La mujer, de cuarenta, camina con la airosa,

sosegada cadencia de quien no tiene prisa;

sabe mirar de frente, y esboza una sonrisa

que atraviesa la calle. Parece casi hermosa.

Belluci por Calígula.

 

La mujer, de cuarenta, tiene cintura breve,

firmes senos redondos, caderas ondulantes...

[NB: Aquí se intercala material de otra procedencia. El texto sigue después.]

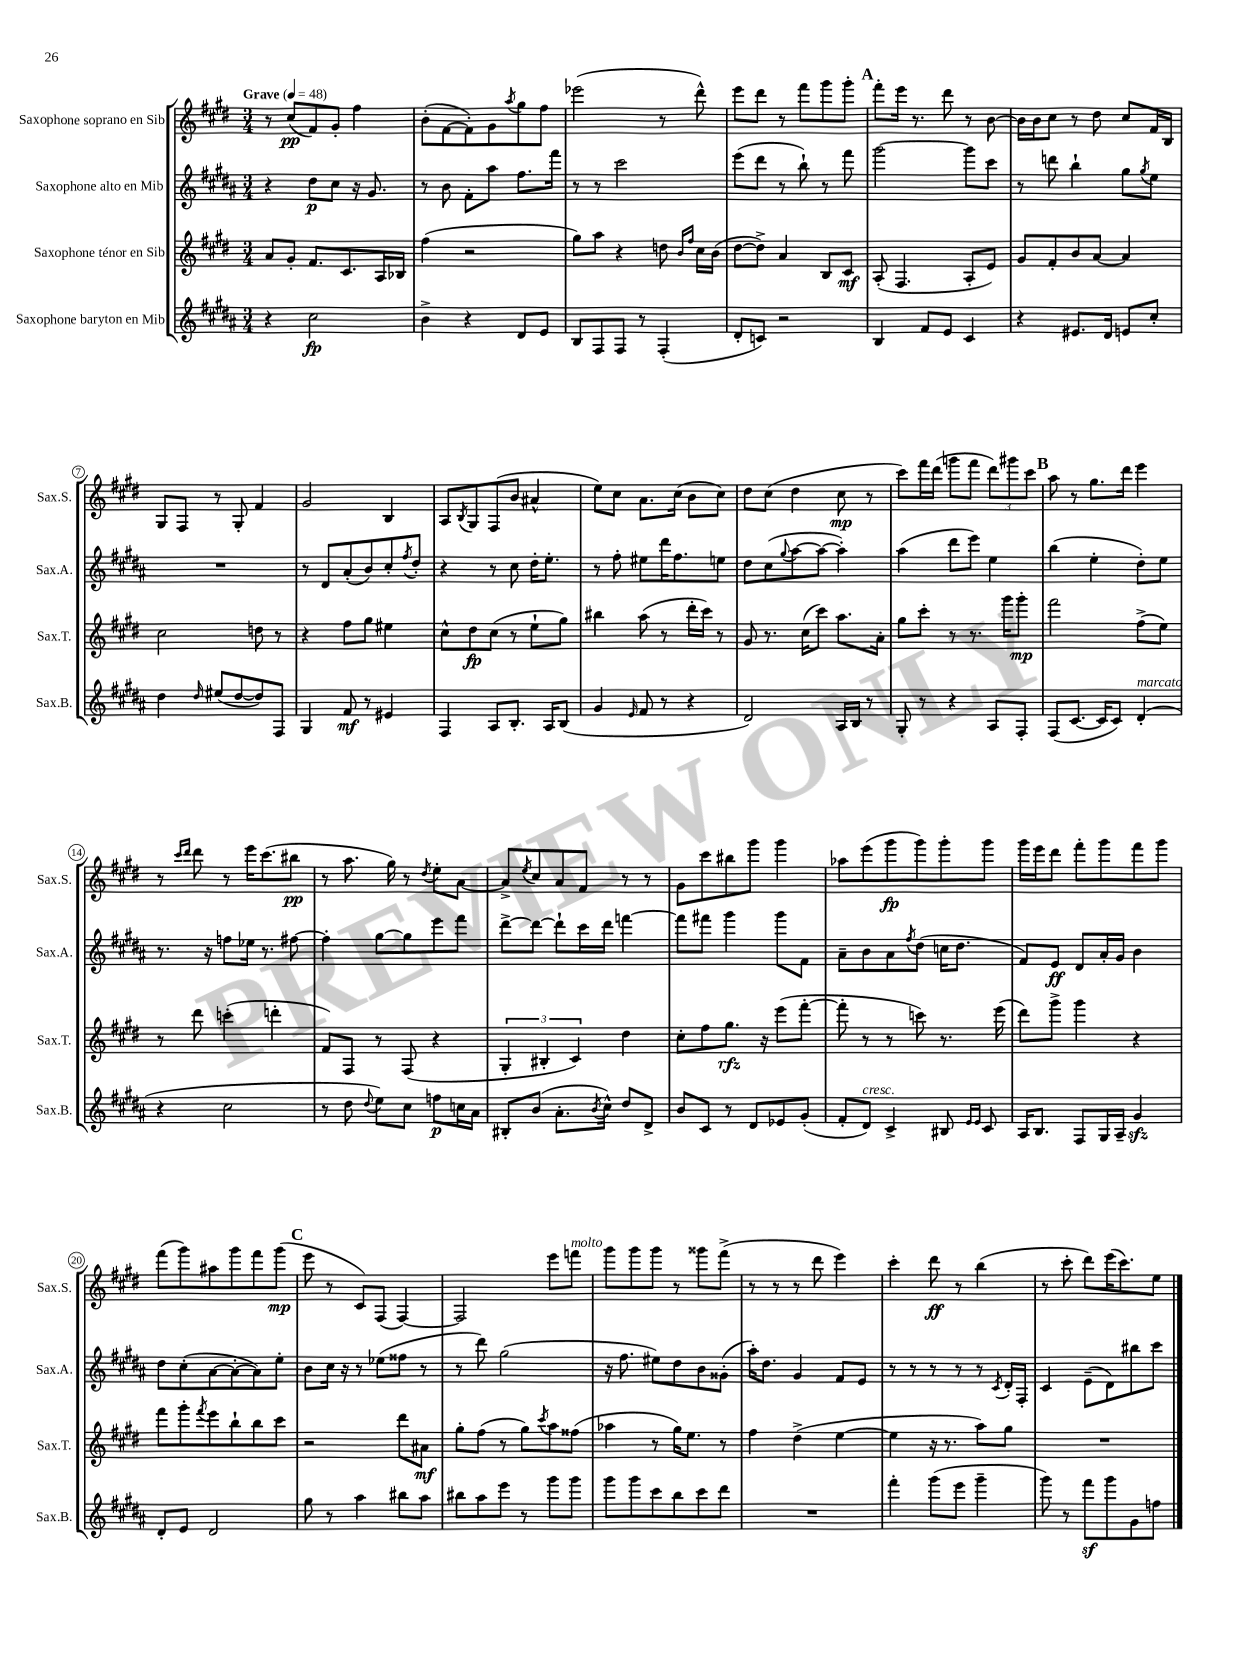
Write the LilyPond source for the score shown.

<<
\new StaffGroup <<
\new Staff = "s0" \with { instrumentName = "Saxophone soprano en Sib" shortInstrumentName = "Sax.S." } {
    \clef treble \key e \major \numericTimeSignature \time 3/4 \tempo "Grave" 4 = 48
    r8 cis''8\pp( fis'8) gis'8-. fis''4 |
    b'8-.( fis'8~ fis'8-.) gis'8 \acciaccatura { a''8 } gis''8 fis''8 |
    ees'''2( r8 dis'''8-^) |
    e'''8 dis'''8 r8 fis'''8 gis'''8 gis'''8-. |
    \mark \markup { \bold "A" } fis'''8-. e'''16 r8. dis'''8 r8 b'8~ |
    b'16 b'16 cis''8 r8 dis''8 cis''8 fis'16 b16 |
    gis8 fis8 r8 gis8-. fis'4 |
    gis'2 b4 |
    a8 \acciaccatura { b8 } gis8 fis8( b'8 ais'4-^ |
    e''8) cis''8 a'8. cis''16( b'8 cis''8) |
    dis''8 cis''8( dis''4 cis''8\mp r8 |
    cis'''8) fis'''16 dis'''16( g'''8 fis'''8 \tuplet 3/2 { dis'''8) gis'''8 cis'''8 } |
    \mark \markup { \bold "B" } a''8 r8 gis''8. dis'''16 e'''4 |
    r8 \grace { cis'''16 dis'''16 } dis'''8 r8 e'''16 cis'''8.( bis''8\pp |
    r8 a''8. gis''16) r8 \acciaccatura { dis''8 } e''8-. a'8~ |
    a'8-> \acciaccatura { e''8 } cis''8 a'8 fis'8 r8 r8 |
    gis'8 cis'''8 bis''8 gis'''8 gis'''4 |
    aes''8 e'''8( gis'''8\fp gis'''8) gis'''8-. gis'''8 |
    gis'''16 e'''16 dis'''8 fis'''8-. gis'''8 fis'''8 gis'''8 |
    fis'''8( gis'''8) ais''8 gis'''8 fis'''8 gis'''8\mp( |
    \mark \markup { \bold "C" } e'''8 r8 cis'8) fis8( fis4~) |
    fis2 e'''8 f'''8^\markup { \italic "molto" } |
    gis'''8 gis'''8 gis'''8 r8 gisis'''8 fis'''8->( |
    r8 r8 r8 dis'''8 e'''4) |
    cis'''4-. dis'''8\ff r8 b''4( |
    r8 cis'''8-. dis'''8) e'''16( cis'''8.) e''8 \bar "|." |
}
\new Staff = "s1" \with { instrumentName = "Saxophone alto en Mib" shortInstrumentName = "Sax.A." } {
    \clef treble \key b \major \numericTimeSignature \time 3/4
    r4 dis''8\p cis''8 r16 gis'8. |
    r8 b'8 fis'8-. ais''8 fis''8. fis'''16 |
    r8 r8 cis'''2 |
    e'''8( dis'''8 r8 b''8-!) r8 fis'''8 |
    \mark \markup { \bold "A" } gis'''2~ gis'''8 cis'''8 |
    r8 d'''8 b''4-! gis''8 \acciaccatura { gis''8 } e''8 |
    R2. |
    r8 dis'8 ais'8-.( b'8) cis''8-. \acciaccatura { fis''8 } dis''8-. |
    r4 r8 cis''8 dis''16-. e''8.-. |
    r8 fis''8-. eis''8 dis'''16 fis''8. e''8 |
    dis''8 cis''8( \appoggiatura { gis''8 } ais''8~ ais''8~ ais''4-.) |
    ais''4( dis'''8 e'''8) e''4 |
    \mark \markup { \bold "B" } b''4( e''4-. dis''8-.) e''8 |
    r8. r16 f''8 ees''16 r8. fis''8~ |
    fis''4-. gis''8~ gis''8 e'''8 fis'''8 |
    dis'''8~-> dis'''8~ dis'''8-! cis'''16 dis'''16 f'''4~ |
    f'''8 fis'''8 gis'''4 gis'''8 fis'8 |
    ais'8-- b'8 ais'8 \acciaccatura { fis''8 } dis''8( c''16 dis''8. |
    fis'8) e'8\ff dis'8 ais'16-. gis'16 b'4 |
    dis''8 cis''8-.( ais'8~ ais'8~-. ais'8) e''8-. |
    \mark \markup { \bold "C" } b'8 cis''16 r16 r8 ees''8( fisis''8 r8 |
    r8 dis'''8) gis''2( |
    r16 fis''8. eis''8) dis''8 b'8 gisis'8-.( |
    ais''16-.) dis''8. gis'4 fis'8 e'8 |
    r8 r8 r8 r8 r8 \acciaccatura { cis'8 } dis'16-. fis16-. |
    cis'4 e'8--( dis'8) bis''8 cis'''8 \bar "|." |
}
\new Staff = "s2" \with { instrumentName = "Saxophone ténor en Sib" shortInstrumentName = "Sax.T." } {
    \clef treble \key e \major \numericTimeSignature \time 3/4
    a'8 gis'8-. fis'8. cis'8. a16 bes16 |
    fis''4( r2 |
    gis''8) a''8 r4 d''8 \grace { b'16 fis''16 } cis''16 b'16( |
    dis''8~ dis''8->) a'4 b8 cis'8\mf |
    \mark \markup { \bold "A" } a8-.( fis4. a8-. e'8) |
    gis'8 fis'8-. b'8 a'8~ a'4 |
    cis''2 d''8 r8 |
    r4 fis''8 gis''8 eis''4 |
    cis''8-^ dis''8\fp cis''8( r8 e''8-! gis''8) |
    bis''4 a''8( r8 dis'''16-. cis'''16) r8 |
    gis'8 r8. cis''16( cis'''8) a''8. a'16-. |
    gis''8 cis'''8-. r8 r8. gis'''16 gis'''8-.\mp |
    \mark \markup { \bold "B" } fis'''2 fis''8->( e''8) |
    r8 dis'''8 c'''4-.( d'''4-. |
    fis'8) fis8 r8 fis8( r4 |
    \tuplet 3/2 { gis4-. bis4-. cis'4) } dis''4 |
    cis''8-. fis''8 gis''8.\rfz r16 e'''8( fis'''8~-. |
    fis'''8-. r8 r8 c'''8) r8. e'''16( |
    dis'''8) gis'''8-> gis'''4 r4 |
    fis'''8 gis'''8-. \acciaccatura { fis'''8 } e'''8 b''8-! b''8 cis'''8 |
    \mark \markup { \bold "C" } r2 dis'''8 ais'8\mf |
    gis''8-. fis''8( r8 gis''8) \acciaccatura { cis'''8 } a''8 fisis''8( |
    aes''4 r8 gis''16) e''8. r8 |
    fis''4 dis''4->( e''4~ |
    e''4 r16 r8. a''8) gis''8 |
    R2. \bar "|." |
}
\new Staff = "s3" \with { instrumentName = "Saxophone baryton en Mib" shortInstrumentName = "Sax.B." } {
    \clef treble \key b \major \numericTimeSignature \time 3/4
    r4 cis''2\fp |
    b'4-> r4 dis'8 e'8 |
    b8 fis8 fis8 r8 fis4-.( |
    dis'8-. c'8) r2 |
    \mark \markup { \bold "A" } b4 fis'8 e'8 cis'4 |
    r4 eis'8. dis'16 e'8 cis''8-. |
    dis''4 \grace { dis''16 } eis''8( dis''8~ dis''8) fis8 |
    gis4 fis'8\mf r8 eis'4 |
    fis4 ais8 b8.-. ais16 b8( |
    gis'4 \grace { e'16 } fis'8 r8 r4 |
    dis'2) ais16 b16 r8 |
    gis8-. r8 r4 ais8 fis8-. |
    \mark \markup { \bold "B" } fis8( cis'8.~ cis'16 cis'8) dis'4-.^\markup { \italic "marcato" }( |
    r4 cis''2 |
    r8 dis''8 \appoggiatura { dis''8 } e''8) cis''8 f''8\p c''16 ais'16 |
    bis8-. b'8( ais'8.-. \acciaccatura { b'8 } cis''16-^) dis''8 dis'8-> |
    b'8 cis'8 r8 dis'8 ees'8 gis'8-.( |
    fis'8-. dis'8^\markup { \italic "cresc." }) cis'4-> bis8 \grace { e'16 e'16 } cis'8 |
    ais16 b8. fis8 gis16 ais16-- gis'4\sfz |
    dis'8-. e'8 dis'2 |
    \mark \markup { \bold "C" } gis''8 r8 ais''4 bis''8 ais''8 |
    bis''8 ais''8 e'''8 r8 gis'''8 gis'''8 |
    gis'''8 gis'''8 cis'''8 b''8 cis'''8 dis'''8 |
    R2. |
    fis'''4-. gis'''8( e'''8 gis'''4-- |
    gis'''8) r8 fis'''8\sf gis'''8 gis'8 f''8 \bar "|." |
}
>>
>>
\layout { \context { \Score \override BarNumber.stencil = #(make-stencil-circler 0.1 0.3 ly:text-interface::print) } }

¿Cómo pude mirarla sin llegar a ver antes

la exquisitez y el ritmo con que al andar se mueve?

 

La mujer, de cuarenta, se me va apoderando

de una zona del alma, y un rincón de la piel;

en sus labios de grana y en sus ojos de miel

parece haber un brindis que se va insinuando.

 

La mujer, de cuarenta, se ha tornado en marea

que ha invadido mi playa; la miro cada día

directa, intensamente, y ella me desafía

manteniendo la vista, como quien lo plantea.

 

La mujer, de cuarenta, me ha invitado a su casa.

El marido, al trabajo, los niños en la escuela.

Y en alcoba de espejos al fin se me revela

su desnudez espléndida, que me envuelve y abrasa.